● **What you are asked to do**:
Repeat the listing exactly. The images do not belong in the copy.

● **Information**:
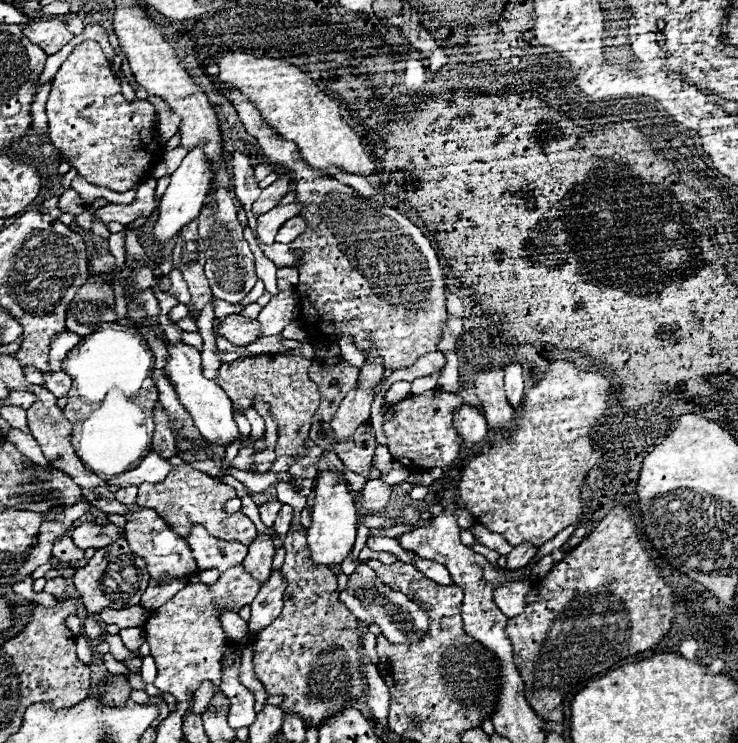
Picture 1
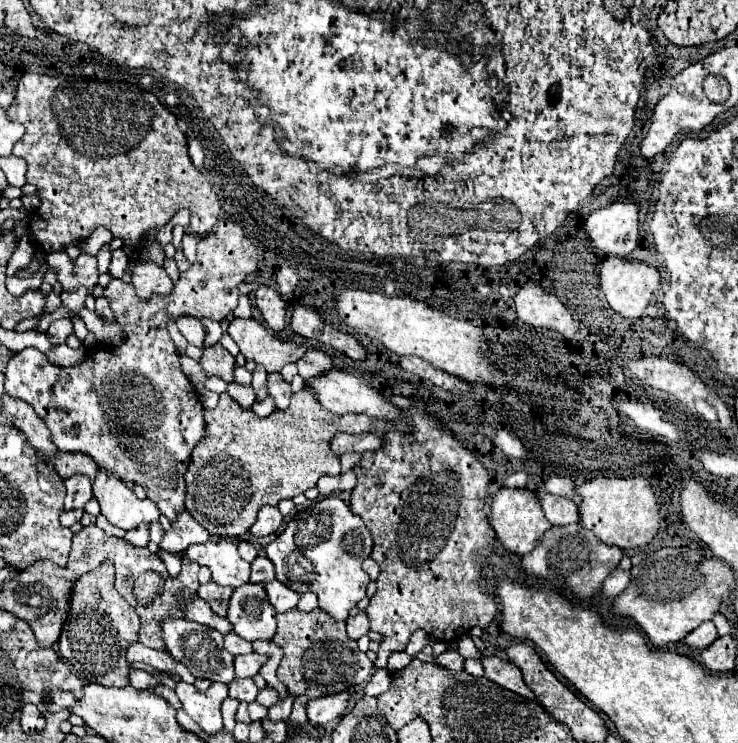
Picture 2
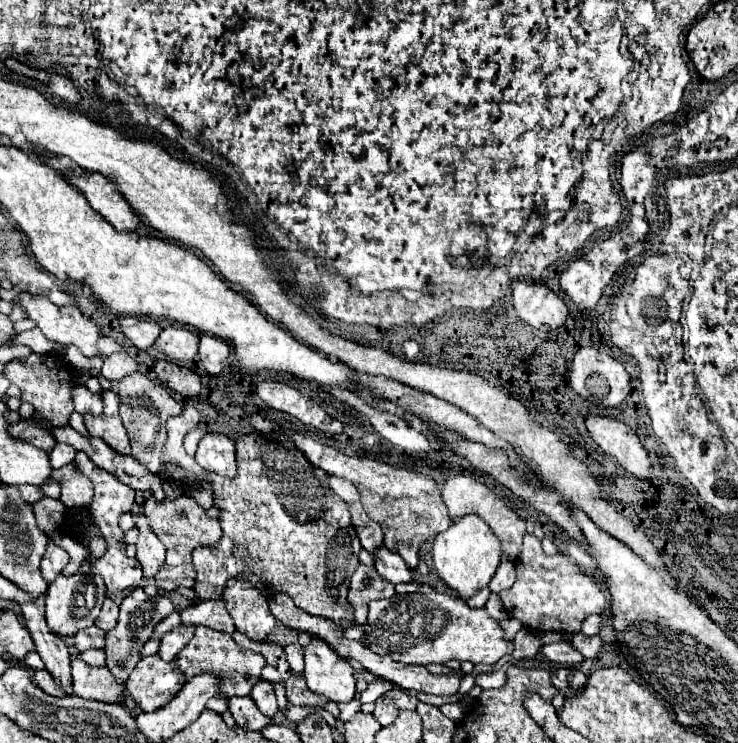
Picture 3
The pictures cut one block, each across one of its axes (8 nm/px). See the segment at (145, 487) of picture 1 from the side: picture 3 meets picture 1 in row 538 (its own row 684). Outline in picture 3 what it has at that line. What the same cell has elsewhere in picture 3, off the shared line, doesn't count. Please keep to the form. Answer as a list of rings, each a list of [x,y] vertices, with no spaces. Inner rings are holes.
[[[198,626],[194,638],[176,656],[176,664],[184,672],[186,680],[190,680],[192,676],[196,676],[200,672],[220,674],[222,676],[222,692],[228,698],[232,698],[232,696],[248,696],[250,694],[262,668],[266,666],[266,660],[262,656],[258,656],[258,652],[250,652],[248,648],[238,648],[238,644],[234,644],[232,636],[212,630],[212,628],[206,628],[206,626]]]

● **Problem solution**:
Picture 1
Picture 2
Picture 3
The pictures cut one block, each across one of its axes (8 nm/px). See the segment at (145, 487) of picture 1 from the side: picture 3 meets picture 1 in row 538 (its own row 684). Outline in picture 3 what it has at that line. What the same cell has elsewhere in picture 3, off the shared line, doesn't count. Please keep to the form. Answer as a list of rings, each a list of [x,y] vertices, with no spaces. Inner rings are holes.
[[[198,626],[194,638],[176,656],[176,664],[184,672],[186,680],[190,680],[192,676],[196,676],[200,672],[220,674],[222,676],[222,692],[228,698],[232,698],[232,696],[248,696],[250,694],[262,668],[266,666],[266,660],[262,656],[258,656],[258,652],[250,652],[248,648],[238,648],[238,644],[234,644],[232,636],[212,630],[212,628],[206,628],[206,626]]]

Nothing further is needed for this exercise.